=== Problems to work on ===
1. Retype the passage of the Arrow database support thread between "On Fri, Aug" and "requests for it.", inclusive.
2. Write what comes next in the Arrow database support thread, picking up after its final line.

Re: [DISC] Improving Arrow's database support

David Li Sat, 27 Aug 2022 12:30:33 -0700

I would be very happy to see GLib/Ruby bindings! I'm curious if you have a 
particular use case in mind.


There's a little bit more API cleanup to do [1]. If you have comments on that 
or anything else, I'd appreciate them. Otherwise, pull requests would also be 
appreciated.

[1]: https://github.com/apache/arrow-adbc/issues/79

On Fri, Aug 26, 2022, at 21:53, Sutou Kouhei wrote:
> Hi,
>
> Thanks for sharing the current status!
> I understand.
>
> BTW, can I add GLib/Ruby bindings to apache/arrow-adbc
> before we release the first version? (I want to use ADBC
> from Ruby.) Or should I wait for the first release? If I can
> work on it now, I'll open pull requests for it.

=== Data excerpts ===
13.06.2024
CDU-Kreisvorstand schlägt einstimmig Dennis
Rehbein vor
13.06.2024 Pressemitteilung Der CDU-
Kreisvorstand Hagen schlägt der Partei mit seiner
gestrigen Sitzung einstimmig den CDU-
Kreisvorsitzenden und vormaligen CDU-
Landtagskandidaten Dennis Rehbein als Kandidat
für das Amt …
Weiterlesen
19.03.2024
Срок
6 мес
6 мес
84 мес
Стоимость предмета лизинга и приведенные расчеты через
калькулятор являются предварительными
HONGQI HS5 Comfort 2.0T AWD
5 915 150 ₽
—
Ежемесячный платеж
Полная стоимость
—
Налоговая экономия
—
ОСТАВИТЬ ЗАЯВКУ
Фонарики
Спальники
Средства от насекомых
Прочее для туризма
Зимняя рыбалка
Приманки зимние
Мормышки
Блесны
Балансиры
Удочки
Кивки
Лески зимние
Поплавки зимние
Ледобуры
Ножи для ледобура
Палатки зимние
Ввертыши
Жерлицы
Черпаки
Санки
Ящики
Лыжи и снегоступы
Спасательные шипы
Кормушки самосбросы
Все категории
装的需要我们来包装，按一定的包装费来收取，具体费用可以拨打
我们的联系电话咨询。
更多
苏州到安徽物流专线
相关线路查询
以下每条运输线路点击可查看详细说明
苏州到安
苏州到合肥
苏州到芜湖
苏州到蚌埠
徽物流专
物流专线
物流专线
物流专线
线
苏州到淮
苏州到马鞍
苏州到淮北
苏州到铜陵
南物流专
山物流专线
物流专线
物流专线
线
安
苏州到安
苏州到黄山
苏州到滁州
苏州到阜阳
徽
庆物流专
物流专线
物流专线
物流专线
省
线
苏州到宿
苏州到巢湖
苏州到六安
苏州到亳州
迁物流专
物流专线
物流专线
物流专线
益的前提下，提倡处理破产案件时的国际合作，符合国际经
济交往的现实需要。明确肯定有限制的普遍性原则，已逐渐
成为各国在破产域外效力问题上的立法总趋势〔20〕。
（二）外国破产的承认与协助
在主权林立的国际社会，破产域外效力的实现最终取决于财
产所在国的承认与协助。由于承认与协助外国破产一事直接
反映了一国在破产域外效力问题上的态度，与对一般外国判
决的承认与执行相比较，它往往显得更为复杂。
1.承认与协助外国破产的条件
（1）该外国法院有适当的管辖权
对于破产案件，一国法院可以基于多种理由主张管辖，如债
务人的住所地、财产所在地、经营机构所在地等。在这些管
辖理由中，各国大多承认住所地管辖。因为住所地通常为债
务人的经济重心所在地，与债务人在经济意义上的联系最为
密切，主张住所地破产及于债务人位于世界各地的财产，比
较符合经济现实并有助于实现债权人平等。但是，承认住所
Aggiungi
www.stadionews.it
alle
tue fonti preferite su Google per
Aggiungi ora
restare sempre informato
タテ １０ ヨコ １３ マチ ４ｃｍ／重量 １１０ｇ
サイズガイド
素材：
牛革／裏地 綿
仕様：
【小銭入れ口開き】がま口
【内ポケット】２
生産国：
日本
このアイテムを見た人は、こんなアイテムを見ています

=== Answers ===
1.
On Fri, Aug 26, 2022, at 21:53, Sutou Kouhei wrote:
> Hi,
>
> Thanks for sharing the current status!
> I understand.
>
> BTW, can I add GLib/Ruby bindings to apache/arrow-adbc
> before we release the first version? (I want to use ADBC
> from Ruby.) Or should I wait for the first release? If I can
> work on it now, I'll open pull requests for it.

2.
>
> Thanks,
> -- 
> kou
>
> In <[email protected]>
>   "Re: [DISC] Improving Arrow's database support" on Fri, 26 Aug 2022 
> 11:03:26 -0400,
>   "David Li" <[email protected]> wrote:
>
>> Thank you Kou!
>> 
>> At least initially, I don't think I'll be able to complete the Dataset 
>> integration in time. So 10.0.0 probably won't ship with a hard dependency. 
>> That said I am hoping to have PyArrow take an optional dependency (so Flight 
>> SQL can finally be available from Python).
>> 
>> On Fri, Aug 26, 2022, at 01:01, Sutou Kouhei wrote:
>>> Hi,
>>>
>>> As a maintainer of Linux packages, I want apache/arrow-adbc
>>> to be released before apache/arrow is released so that
>>> apache/arrow's .deb/.rpm can depend on apache/arrow-adbc's
>>> .deb/.rpm.
>>>
>>> (If Apache Arrow Dataset uses apache/arrow-adbc,
>>> apache/arrow's .deb/.rpm needs to depend on
>>> apache/arrow-adbc's .deb/.rpm.)
>>>
>>> We can add .deb/.rpm related files
>>> (dev/tasks/linux-packages/ in apache/arrow) to
>>> apache/arrow-adbc to build .deb/.rpm for apache/arrow-adbc.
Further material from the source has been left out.